Saved entries
++++++++++

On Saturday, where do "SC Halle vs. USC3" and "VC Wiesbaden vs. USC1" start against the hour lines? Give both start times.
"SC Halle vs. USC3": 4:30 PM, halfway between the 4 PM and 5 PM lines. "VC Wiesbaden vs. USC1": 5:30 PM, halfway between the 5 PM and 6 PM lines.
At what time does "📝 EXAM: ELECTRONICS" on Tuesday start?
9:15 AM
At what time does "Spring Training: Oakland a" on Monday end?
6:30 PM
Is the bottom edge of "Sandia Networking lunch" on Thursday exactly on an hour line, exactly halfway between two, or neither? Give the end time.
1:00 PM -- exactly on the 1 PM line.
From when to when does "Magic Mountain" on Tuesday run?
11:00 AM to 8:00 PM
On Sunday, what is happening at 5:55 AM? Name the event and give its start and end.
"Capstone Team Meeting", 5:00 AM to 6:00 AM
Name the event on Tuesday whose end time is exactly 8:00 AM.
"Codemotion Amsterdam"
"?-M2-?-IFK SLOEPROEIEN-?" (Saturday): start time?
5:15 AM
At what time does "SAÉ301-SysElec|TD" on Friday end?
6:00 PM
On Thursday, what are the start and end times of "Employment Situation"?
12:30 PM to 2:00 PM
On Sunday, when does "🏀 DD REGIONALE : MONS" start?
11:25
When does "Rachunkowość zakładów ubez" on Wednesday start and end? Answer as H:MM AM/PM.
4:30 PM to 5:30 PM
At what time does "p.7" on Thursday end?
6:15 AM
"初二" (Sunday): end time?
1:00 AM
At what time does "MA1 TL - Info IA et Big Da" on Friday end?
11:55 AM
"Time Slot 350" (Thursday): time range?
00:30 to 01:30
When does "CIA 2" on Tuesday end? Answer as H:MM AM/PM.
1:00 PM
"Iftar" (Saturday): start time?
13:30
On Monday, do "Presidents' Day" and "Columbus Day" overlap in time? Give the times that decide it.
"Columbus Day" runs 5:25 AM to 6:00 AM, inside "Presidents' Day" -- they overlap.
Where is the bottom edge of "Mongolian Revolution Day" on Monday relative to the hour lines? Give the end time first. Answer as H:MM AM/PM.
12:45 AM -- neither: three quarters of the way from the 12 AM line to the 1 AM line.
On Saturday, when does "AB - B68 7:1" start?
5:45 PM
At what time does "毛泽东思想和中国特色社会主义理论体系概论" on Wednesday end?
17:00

++++++++++

STATED TASK → Copy out every one of the entries above, line for line, with no change to any word, number, symbol, or piece of punctuation.

OUTPUT BELOW →
On Saturday, where do "SC Halle vs. USC3" and "VC Wiesbaden vs. USC1" start against the hour lines? Give both start times.
"SC Halle vs. USC3": 4:30 PM, halfway between the 4 PM and 5 PM lines. "VC Wiesbaden vs. USC1": 5:30 PM, halfway between the 5 PM and 6 PM lines.
At what time does "📝 EXAM: ELECTRONICS" on Tuesday start?
9:15 AM
At what time does "Spring Training: Oakland a" on Monday end?
6:30 PM
Is the bottom edge of "Sandia Networking lunch" on Thursday exactly on an hour line, exactly halfway between two, or neither? Give the end time.
1:00 PM -- exactly on the 1 PM line.
From when to when does "Magic Mountain" on Tuesday run?
11:00 AM to 8:00 PM
On Sunday, what is happening at 5:55 AM? Name the event and give its start and end.
"Capstone Team Meeting", 5:00 AM to 6:00 AM
Name the event on Tuesday whose end time is exactly 8:00 AM.
"Codemotion Amsterdam"
"?-M2-?-IFK SLOEPROEIEN-?" (Saturday): start time?
5:15 AM
At what time does "SAÉ301-SysElec|TD" on Friday end?
6:00 PM
On Thursday, what are the start and end times of "Employment Situation"?
12:30 PM to 2:00 PM
On Sunday, when does "🏀 DD REGIONALE : MONS" start?
11:25
When does "Rachunkowość zakładów ubez" on Wednesday start and end? Answer as H:MM AM/PM.
4:30 PM to 5:30 PM
At what time does "p.7" on Thursday end?
6:15 AM
"初二" (Sunday): end time?
1:00 AM
At what time does "MA1 TL - Info IA et Big Da" on Friday end?
11:55 AM
"Time Slot 350" (Thursday): time range?
00:30 to 01:30
When does "CIA 2" on Tuesday end? Answer as H:MM AM/PM.
1:00 PM
"Iftar" (Saturday): start time?
13:30
On Monday, do "Presidents' Day" and "Columbus Day" overlap in time? Give the times that decide it.
"Columbus Day" runs 5:25 AM to 6:00 AM, inside "Presidents' Day" -- they overlap.
Where is the bottom edge of "Mongolian Revolution Day" on Monday relative to the hour lines? Give the end time first. Answer as H:MM AM/PM.
12:45 AM -- neither: three quarters of the way from the 12 AM line to the 1 AM line.
On Saturday, when does "AB - B68 7:1" start?
5:45 PM
At what time does "毛泽东思想和中国特色社会主义理论体系概论" on Wednesday end?
17:00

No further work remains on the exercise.